Write out the data below exactly as given, without any of its pictures.

| Exercise data |
..............................
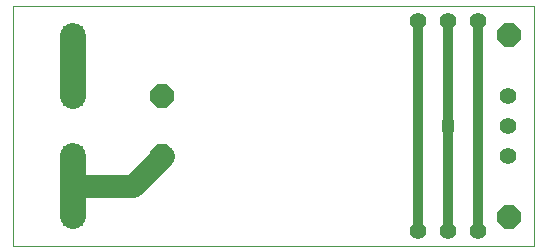
<source format=gtl>
G75*
%MOIN*%
%OFA0B0*%
%FSLAX25Y25*%
%IPPOS*%
%LPD*%
%AMOC8*
5,1,8,0,0,1.08239X$1,22.5*
%
%ADD10C,0.00000*%
%ADD11R,0.07087X0.07087*%
%ADD12OC8,0.07874*%
%ADD13C,0.05600*%
%ADD14C,0.03200*%
%ADD15R,0.03962X0.03962*%
%ADD16C,0.07600*%
%ADD17C,0.08600*%
D10*
X0001250Y0001250D02*
X0001250Y0081211D01*
X0174951Y0081211D01*
X0174951Y0001250D01*
X0001250Y0001250D01*
D11*
X0021250Y0011250D03*
X0021250Y0031250D03*
X0021250Y0051250D03*
X0021250Y0071250D03*
D12*
X0050876Y0051093D03*
X0050876Y0031407D03*
X0166624Y0010935D03*
X0166624Y0071565D03*
D13*
X0156250Y0076250D03*
X0146250Y0076250D03*
X0136250Y0076250D03*
X0166250Y0051250D03*
X0166250Y0041250D03*
X0166250Y0031250D03*
X0156250Y0006250D03*
X0146250Y0006250D03*
X0136250Y0006250D03*
D14*
X0136250Y0076250D01*
X0146250Y0076250D02*
X0146250Y0041250D01*
X0146250Y0006250D01*
X0156250Y0006250D02*
X0156250Y0076250D01*
D15*
X0146250Y0041250D03*
D16*
X0051250Y0031250D02*
X0041250Y0021250D01*
X0021250Y0021250D01*
X0021250Y0031250D01*
D17*
X0021250Y0011250D01*
X0021250Y0051250D02*
X0021250Y0071250D01*
M02*

</source>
..............................
| The answer |
<source format=gtl>
G75*
%MOIN*%
%OFA0B0*%
%FSLAX25Y25*%
%IPPOS*%
%LPD*%
%AMOC8*
5,1,8,0,0,1.08239X$1,22.5*
%
%ADD10C,0.00000*%
%ADD11R,0.07087X0.07087*%
%ADD12OC8,0.07874*%
%ADD13C,0.05600*%
%ADD14C,0.03200*%
%ADD15R,0.03962X0.03962*%
%ADD16C,0.07600*%
%ADD17C,0.08600*%
D10*
X0001250Y0001250D02*
X0001250Y0081211D01*
X0174951Y0081211D01*
X0174951Y0001250D01*
X0001250Y0001250D01*
D11*
X0021250Y0011250D03*
X0021250Y0031250D03*
X0021250Y0051250D03*
X0021250Y0071250D03*
D12*
X0050876Y0051093D03*
X0050876Y0031407D03*
X0166624Y0010935D03*
X0166624Y0071565D03*
D13*
X0156250Y0076250D03*
X0146250Y0076250D03*
X0136250Y0076250D03*
X0166250Y0051250D03*
X0166250Y0041250D03*
X0166250Y0031250D03*
X0156250Y0006250D03*
X0146250Y0006250D03*
X0136250Y0006250D03*
D14*
X0136250Y0076250D01*
X0146250Y0076250D02*
X0146250Y0041250D01*
X0146250Y0006250D01*
X0156250Y0006250D02*
X0156250Y0076250D01*
D15*
X0146250Y0041250D03*
D16*
X0051250Y0031250D02*
X0041250Y0021250D01*
X0021250Y0021250D01*
X0021250Y0031250D01*
D17*
X0021250Y0011250D01*
X0021250Y0051250D02*
X0021250Y0071250D01*
M02*

</source>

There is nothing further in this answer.